VATICAN CITY (CNS) – Huddled in a stairwell at the Catholic parish and school in Gaza, Rosary Sister Nabila Saleh, another sister and Father Youssef Asaad filmed themselves speaking to Pope Francis on the phone and begging for his continued prayers. Pope Francis phoned Holy Family parish – the only Catholic parish in Gaza – the evening of Oct. 15, Vatican News reported. Sister Saleh said Father Asaad passed her the phone because he doesn’t speak Italian as well as she does. After Hamas launched attacks on Israel Oct. 7 and Israel responded by bombing targets in Gaza, “the Holy Father wanted to know how many people we are hosting in the parish facilities,” Sister Saleh told Vatican News. There are about 500 people, including “the sick, families, children, the disabled, people who have lost their homes and every belonging.” Sister Saleh said, it was “a great blessing” to speak with the pope. “He gave us courage and the support of prayer.”

WORLD
NAIROBI, Kenya (OSV News) – On the day the world celebrates efforts to combat hunger and food insecurity, a bishop in Ethiopia was warning that his people were still dying of hunger, a year after a ceasefire ended a deadly conflict in the northern region of Tigray. Bishop Tesfasellassie Medhin of Adigrat said he wanted the world to know the situation in the region was still critical, and deaths were occurring due to serious food shortages and malnutrition. “The situation is very bad. Many parts of the region experienced failed harvests due to drought, and food aid distribution had also stopped,” Bishop Medhin told OSV News in an interview ahead of the World Food Day. “People are dying of hunger. The hospitals are also reporting increased cases of malnutrition. It is very frustrating.” More than 20 million people need food assistance in Africa’s second most populous nation after the Horn of Africa’s worst drought in decades and a two-year conflict in the Tigray region on top of it. On Oct. 16, the globe rallied to mark the World Food Day, an annual awareness and action day against hunger and malnutrition, reminding of the importance of food security and access to nutritious food for all. It also addresses the importance of sustainable agriculture and food production.

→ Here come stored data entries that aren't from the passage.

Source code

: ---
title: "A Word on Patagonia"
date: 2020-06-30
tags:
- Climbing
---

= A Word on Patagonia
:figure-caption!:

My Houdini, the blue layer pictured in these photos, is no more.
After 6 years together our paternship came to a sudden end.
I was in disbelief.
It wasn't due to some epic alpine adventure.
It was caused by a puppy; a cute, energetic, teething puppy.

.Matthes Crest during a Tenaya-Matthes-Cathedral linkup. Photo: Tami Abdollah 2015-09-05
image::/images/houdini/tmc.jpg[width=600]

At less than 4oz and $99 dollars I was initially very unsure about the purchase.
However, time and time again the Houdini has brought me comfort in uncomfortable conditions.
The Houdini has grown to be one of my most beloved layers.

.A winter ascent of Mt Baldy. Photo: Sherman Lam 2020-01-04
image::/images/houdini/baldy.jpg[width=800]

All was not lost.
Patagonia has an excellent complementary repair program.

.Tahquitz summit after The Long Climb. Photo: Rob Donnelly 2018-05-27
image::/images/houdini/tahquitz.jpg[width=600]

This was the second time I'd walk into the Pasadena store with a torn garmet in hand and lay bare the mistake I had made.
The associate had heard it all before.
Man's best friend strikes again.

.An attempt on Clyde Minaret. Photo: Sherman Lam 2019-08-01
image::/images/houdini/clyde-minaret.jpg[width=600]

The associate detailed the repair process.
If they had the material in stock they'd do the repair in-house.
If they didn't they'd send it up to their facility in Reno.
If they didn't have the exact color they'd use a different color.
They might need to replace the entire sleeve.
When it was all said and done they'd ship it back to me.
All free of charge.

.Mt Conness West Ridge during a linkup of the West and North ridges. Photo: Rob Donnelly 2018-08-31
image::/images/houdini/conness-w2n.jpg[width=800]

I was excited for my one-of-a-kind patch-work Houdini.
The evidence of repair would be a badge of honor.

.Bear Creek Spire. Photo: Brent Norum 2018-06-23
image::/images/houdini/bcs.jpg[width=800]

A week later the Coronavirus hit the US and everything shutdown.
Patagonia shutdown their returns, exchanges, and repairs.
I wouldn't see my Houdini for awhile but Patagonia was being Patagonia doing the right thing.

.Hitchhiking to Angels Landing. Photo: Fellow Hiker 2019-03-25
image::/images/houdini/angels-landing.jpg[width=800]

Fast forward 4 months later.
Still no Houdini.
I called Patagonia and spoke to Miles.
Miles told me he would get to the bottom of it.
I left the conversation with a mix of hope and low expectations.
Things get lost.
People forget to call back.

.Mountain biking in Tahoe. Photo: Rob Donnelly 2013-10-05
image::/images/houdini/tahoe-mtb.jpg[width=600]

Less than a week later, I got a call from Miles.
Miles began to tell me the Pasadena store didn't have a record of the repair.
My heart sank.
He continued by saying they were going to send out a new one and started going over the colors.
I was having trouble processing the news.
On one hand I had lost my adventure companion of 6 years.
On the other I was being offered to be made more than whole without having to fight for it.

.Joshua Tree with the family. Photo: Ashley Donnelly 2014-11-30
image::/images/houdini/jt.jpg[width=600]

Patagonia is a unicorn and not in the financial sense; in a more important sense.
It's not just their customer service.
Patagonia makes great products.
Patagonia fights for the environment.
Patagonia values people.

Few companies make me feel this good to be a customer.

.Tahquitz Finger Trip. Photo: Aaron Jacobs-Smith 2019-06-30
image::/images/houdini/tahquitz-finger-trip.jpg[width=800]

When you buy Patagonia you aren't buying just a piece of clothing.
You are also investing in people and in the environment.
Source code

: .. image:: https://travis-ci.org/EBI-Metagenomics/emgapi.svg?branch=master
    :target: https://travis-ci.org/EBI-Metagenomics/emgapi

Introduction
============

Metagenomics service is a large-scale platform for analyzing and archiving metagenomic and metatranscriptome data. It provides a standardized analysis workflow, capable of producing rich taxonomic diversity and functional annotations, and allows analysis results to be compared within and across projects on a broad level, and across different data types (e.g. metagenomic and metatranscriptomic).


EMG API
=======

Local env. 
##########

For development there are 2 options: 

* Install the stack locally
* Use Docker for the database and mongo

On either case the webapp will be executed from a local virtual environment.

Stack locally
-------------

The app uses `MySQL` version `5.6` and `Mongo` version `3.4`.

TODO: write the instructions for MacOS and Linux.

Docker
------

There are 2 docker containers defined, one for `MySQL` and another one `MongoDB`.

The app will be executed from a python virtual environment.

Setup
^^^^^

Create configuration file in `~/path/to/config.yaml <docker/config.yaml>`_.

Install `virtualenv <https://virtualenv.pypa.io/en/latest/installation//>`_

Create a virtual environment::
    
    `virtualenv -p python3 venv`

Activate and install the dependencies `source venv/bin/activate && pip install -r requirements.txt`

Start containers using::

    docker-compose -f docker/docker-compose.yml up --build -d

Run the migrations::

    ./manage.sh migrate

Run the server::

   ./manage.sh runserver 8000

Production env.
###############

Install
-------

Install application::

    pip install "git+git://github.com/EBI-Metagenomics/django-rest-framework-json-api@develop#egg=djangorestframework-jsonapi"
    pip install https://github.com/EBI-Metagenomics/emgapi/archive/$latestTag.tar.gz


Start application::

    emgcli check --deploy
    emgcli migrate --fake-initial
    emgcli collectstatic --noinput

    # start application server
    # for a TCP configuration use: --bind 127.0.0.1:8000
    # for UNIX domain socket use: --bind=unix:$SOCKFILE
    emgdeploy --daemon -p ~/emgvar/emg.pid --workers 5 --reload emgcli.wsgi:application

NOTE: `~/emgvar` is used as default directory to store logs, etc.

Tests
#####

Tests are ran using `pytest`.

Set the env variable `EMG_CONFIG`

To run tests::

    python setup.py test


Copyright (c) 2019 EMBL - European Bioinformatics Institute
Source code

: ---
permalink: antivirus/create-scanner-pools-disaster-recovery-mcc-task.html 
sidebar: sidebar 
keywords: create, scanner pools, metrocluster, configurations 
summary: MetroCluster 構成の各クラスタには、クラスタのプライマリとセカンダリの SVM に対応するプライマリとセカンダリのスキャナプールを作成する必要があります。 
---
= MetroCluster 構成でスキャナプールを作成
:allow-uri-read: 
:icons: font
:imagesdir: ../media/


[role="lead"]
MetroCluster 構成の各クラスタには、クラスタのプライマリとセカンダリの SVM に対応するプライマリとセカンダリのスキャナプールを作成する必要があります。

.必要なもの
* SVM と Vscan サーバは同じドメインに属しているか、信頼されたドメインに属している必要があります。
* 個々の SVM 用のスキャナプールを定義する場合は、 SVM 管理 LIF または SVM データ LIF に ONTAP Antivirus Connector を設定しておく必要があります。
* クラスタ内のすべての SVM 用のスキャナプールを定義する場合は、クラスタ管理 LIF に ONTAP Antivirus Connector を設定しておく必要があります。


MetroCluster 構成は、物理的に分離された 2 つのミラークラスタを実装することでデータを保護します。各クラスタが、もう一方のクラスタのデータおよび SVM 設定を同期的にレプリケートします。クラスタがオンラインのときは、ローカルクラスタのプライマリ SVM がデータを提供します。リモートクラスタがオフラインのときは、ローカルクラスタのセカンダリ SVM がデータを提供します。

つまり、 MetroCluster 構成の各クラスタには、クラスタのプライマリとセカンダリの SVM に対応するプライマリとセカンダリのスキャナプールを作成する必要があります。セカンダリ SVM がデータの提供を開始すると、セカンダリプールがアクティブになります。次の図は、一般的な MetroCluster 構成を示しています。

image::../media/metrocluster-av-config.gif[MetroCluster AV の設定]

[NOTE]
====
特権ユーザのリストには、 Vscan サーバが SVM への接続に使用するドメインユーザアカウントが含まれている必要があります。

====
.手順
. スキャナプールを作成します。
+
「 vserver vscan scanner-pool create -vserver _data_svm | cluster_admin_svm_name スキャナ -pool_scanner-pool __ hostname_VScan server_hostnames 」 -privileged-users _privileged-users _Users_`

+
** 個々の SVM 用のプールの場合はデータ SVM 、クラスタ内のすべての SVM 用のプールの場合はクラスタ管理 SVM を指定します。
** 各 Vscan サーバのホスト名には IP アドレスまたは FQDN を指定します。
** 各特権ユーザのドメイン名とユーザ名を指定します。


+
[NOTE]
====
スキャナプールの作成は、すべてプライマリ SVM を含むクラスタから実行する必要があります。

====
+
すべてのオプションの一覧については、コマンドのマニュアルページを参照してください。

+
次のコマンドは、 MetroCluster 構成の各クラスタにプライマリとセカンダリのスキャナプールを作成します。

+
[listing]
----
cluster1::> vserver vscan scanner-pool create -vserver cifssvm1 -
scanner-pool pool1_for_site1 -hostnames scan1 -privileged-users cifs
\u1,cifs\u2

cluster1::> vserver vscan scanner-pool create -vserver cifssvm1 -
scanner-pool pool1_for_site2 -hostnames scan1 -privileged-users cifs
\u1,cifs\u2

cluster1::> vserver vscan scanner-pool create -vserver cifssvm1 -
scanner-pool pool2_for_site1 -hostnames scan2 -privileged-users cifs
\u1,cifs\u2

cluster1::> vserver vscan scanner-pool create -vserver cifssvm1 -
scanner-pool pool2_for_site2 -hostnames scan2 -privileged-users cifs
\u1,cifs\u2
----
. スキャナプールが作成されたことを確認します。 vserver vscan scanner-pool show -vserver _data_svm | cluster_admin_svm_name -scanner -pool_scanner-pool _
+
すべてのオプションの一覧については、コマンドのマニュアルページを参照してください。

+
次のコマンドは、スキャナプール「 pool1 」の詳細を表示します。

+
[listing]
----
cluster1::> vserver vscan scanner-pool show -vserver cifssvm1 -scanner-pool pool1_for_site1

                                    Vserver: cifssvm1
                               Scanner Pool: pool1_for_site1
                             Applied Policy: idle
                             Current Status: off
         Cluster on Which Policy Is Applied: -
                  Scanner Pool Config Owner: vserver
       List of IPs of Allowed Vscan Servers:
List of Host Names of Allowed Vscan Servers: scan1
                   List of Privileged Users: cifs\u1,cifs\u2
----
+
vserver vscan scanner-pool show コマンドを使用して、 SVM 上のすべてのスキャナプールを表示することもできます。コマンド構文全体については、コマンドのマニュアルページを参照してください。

OSLO, Norway (OSV News) – Church leaders in Norway have welcomed the award of the Nobel Prize for Literature to Jon Fosse, a Catholic convert, predicting the honor could raise Catholicism’s profile in the traditionally Protestant country. “Fosse gives voice, with elegance and beauty, to the mystery of faith. … I think our country is blessed to have a poet of his stature,” said Bishop Erik Varden of Trondheim. “A Catholic writer is someone who assimilated the grace of belonging to the church in such a way that it’s perfectly innate and natural to their self-expression. In that sense, Fosse is very much a Catholic writer.” The novelist and playwright will receive the 2023 prize in Stockholm Dec. 10. Born in 1959 at Haugesund on Norway’s west coast, Fosse has published over 30 novels, as well as poetry collections, essays, children’s books and translations. His theater works, performed worldwide, have made him Norway’s most performed playwright since Henrik Ibsen (1828-1906). Fosse was received into the Catholic Church at St. Dominic’s Monastery, Oslo, in 2012. His multivolume work, “Septology,” centering on a Catholic convert-painter, was shortlisted for the 2022 International Booker Prize and National Books Critics Award. In a November 2022 interview with The New Yorker, Fosse described his style as “slow prose” and “mystical realism,” adding that he had turned to religious faith while struggling with alcoholism and other problems.